Image List

Pan-STARRS and SMA image: The center of this composite image shows IRAS 23077, likely the largest planet-forming disk ever seen, which looks like a giant cosmic butterfly. Data from the Submillimeter Array (SMA) at radio wavelengths is shown in pink, and data from Pan-STARRS at optical wavelengths is shown as a color image. Most of the nearby stars appear as white or red. The star in the center of IRAS 23077 is not visible because its light is blocked by the surrounding disk, which is viewed from the side. The blue PanSTARRS data for IRAS 23077 shows the smallest dust grains, with sizes of only a few micrometers. These dust grains are elevated into the uppermost layers of IRAS 23077's disk and appear as two bright lobes, similar in shape to the wings of a butterfly. The two faint filaments in IRAS 23077's northern region could be remnants from IRAS 23077's formation. The pink SMA data shows larger dust grains, with sizes of about one millimeter. These larger dust grains are coincident with the midplane of the planet-forming disk, where dust grains settle and grow to larger sizes and eventually form planets.
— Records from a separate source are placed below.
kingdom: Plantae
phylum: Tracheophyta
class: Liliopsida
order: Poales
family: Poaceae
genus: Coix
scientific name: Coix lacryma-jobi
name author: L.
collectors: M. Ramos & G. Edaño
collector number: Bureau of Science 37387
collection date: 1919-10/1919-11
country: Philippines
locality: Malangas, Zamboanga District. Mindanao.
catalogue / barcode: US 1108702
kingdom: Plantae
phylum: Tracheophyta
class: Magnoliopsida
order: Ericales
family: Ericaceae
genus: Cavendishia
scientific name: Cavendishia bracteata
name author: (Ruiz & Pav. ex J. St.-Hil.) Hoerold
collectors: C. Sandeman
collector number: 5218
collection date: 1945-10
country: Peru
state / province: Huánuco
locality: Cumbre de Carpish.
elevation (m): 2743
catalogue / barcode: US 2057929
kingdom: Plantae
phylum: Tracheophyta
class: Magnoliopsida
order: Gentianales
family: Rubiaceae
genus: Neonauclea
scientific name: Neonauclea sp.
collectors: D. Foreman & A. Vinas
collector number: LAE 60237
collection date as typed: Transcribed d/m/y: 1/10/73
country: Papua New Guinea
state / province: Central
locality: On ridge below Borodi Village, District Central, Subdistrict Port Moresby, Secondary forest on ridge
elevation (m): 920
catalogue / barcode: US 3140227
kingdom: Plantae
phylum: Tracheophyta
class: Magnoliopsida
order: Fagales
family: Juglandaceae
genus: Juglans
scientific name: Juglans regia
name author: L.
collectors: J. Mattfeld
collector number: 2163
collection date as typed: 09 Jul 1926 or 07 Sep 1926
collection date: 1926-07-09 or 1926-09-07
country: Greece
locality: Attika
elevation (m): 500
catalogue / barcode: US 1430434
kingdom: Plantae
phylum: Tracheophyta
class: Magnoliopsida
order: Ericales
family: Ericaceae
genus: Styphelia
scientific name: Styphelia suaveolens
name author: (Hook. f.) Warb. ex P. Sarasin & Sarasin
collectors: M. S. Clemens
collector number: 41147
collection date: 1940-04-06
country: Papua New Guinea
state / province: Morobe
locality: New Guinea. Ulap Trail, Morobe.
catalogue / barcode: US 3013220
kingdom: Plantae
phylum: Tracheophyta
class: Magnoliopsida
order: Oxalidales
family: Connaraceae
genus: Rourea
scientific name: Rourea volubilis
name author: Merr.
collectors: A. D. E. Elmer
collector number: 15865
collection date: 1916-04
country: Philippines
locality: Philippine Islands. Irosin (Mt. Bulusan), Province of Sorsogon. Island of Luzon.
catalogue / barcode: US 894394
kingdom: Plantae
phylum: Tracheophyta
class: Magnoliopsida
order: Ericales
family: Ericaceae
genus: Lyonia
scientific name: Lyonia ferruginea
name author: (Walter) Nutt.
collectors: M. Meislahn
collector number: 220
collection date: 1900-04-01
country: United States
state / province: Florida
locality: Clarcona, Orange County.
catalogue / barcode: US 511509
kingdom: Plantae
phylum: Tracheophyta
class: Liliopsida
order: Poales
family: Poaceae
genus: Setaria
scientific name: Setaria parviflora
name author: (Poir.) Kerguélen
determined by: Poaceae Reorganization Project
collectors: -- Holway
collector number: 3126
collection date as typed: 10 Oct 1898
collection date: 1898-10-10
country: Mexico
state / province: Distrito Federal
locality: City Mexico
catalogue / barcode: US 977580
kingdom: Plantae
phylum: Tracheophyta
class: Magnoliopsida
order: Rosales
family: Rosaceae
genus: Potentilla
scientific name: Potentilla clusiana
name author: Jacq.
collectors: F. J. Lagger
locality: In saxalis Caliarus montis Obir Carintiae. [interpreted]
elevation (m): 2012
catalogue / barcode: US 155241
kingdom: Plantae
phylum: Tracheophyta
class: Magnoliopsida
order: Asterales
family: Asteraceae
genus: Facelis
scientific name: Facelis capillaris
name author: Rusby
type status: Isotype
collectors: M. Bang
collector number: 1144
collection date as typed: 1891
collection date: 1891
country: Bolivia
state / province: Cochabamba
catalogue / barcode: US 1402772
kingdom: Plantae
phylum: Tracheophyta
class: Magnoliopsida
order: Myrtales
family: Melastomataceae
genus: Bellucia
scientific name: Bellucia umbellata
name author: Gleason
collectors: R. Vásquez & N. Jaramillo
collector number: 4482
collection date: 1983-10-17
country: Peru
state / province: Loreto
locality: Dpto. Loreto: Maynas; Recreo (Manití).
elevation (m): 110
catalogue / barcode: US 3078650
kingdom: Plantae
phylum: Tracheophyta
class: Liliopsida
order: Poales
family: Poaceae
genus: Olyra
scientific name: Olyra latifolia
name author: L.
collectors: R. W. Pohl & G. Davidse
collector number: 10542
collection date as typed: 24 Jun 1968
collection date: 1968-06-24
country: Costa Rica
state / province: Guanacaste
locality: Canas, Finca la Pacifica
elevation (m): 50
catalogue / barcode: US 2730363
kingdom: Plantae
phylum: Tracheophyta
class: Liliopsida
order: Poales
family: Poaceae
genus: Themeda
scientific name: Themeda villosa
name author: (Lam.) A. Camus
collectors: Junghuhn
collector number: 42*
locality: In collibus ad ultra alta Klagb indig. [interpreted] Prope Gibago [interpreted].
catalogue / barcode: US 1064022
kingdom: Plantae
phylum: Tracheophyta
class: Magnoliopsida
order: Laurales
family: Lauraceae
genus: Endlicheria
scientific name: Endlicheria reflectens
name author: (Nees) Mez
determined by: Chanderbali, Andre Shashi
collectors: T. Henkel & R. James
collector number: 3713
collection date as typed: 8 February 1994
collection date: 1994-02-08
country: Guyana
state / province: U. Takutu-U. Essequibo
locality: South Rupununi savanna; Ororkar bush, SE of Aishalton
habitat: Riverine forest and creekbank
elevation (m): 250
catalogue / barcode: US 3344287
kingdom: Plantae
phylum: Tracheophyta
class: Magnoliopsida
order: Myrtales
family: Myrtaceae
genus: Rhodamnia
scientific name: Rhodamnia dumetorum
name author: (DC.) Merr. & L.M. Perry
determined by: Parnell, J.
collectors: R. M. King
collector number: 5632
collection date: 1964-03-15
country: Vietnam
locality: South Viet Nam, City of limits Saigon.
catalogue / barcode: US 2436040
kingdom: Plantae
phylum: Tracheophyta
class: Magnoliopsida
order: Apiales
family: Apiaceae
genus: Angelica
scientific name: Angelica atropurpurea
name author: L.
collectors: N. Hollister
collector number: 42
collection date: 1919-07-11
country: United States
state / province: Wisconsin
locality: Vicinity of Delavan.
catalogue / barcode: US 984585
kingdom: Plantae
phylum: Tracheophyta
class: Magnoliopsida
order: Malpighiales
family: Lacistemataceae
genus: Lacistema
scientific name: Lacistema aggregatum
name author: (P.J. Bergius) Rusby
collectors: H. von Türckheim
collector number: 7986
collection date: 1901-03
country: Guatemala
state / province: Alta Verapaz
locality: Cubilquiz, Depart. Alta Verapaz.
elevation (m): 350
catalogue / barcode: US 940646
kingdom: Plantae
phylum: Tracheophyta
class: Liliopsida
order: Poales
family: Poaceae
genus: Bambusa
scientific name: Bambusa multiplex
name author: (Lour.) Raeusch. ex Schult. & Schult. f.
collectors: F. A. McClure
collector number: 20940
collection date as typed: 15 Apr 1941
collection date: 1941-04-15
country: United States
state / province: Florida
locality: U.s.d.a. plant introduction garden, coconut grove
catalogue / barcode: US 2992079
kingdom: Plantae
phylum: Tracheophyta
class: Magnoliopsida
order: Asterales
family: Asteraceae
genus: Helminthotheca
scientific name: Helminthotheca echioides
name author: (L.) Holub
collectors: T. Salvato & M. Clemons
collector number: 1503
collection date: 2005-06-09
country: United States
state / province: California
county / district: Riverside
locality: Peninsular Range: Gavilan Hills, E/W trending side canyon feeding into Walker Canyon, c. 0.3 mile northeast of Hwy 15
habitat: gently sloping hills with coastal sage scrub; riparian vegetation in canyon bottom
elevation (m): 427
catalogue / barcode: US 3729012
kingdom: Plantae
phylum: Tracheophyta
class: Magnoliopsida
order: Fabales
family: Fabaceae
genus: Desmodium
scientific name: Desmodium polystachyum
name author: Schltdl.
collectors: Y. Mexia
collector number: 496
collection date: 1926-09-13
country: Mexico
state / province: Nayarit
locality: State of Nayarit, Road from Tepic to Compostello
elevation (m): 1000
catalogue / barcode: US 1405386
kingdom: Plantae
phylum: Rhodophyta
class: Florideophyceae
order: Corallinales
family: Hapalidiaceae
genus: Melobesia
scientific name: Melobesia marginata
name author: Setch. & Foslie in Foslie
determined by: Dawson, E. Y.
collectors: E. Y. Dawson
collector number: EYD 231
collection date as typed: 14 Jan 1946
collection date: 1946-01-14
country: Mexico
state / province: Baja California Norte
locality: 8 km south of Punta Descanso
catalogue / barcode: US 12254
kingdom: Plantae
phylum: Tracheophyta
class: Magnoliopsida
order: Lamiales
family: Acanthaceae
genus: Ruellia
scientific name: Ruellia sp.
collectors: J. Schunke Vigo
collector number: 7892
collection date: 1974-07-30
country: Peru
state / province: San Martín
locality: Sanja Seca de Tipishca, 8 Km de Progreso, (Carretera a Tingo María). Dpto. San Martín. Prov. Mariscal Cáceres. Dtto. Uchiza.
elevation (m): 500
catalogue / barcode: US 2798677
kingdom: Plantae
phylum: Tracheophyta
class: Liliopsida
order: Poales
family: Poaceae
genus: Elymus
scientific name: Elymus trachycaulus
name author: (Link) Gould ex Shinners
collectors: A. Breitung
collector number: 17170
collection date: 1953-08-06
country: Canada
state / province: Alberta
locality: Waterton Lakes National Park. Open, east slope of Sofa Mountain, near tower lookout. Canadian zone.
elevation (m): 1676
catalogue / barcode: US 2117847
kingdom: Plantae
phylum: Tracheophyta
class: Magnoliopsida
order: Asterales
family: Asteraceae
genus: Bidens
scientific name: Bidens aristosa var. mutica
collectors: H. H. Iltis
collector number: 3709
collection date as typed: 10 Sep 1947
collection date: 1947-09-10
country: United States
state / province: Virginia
Labeled Pan-STARRS and SMA image with SMA image inset: The inset for this image shows compelling evidence that IRAS 23077 contains a planet-forming disk. Along with dust grains, the SMA can also observe the cold carbon monoxide gas that comprises the bulk of a planet-forming disk. By measuring its velocity structure and dividing this into "blue-shifted" and "red-shifted" components, showing material moving towards us and away from us respectively, the team showed that the gas is rotating around the central star, as expected for a planet-forming disk. The line in the bottom left shows the diameter of the disk, equivalent to 660 times the distance between the Sun and Jupiter.

Unlabeled Pan-STARRS and SMA image with SMA image inset: The inset for this image shows compelling evidence that IRAS 23077 contains a planet-forming disk. Along with dust grains, the SMA can also observe the cold carbon monoxide gas that comprises the bulk of a planet-forming disk. By measuring its velocity structure and dividing this into "blue-shifted" and "red-shifted" components showing material moving towards us and away from us respectively, the team showed that the gas is rotating around the central star, as expected for a planet-forming disk.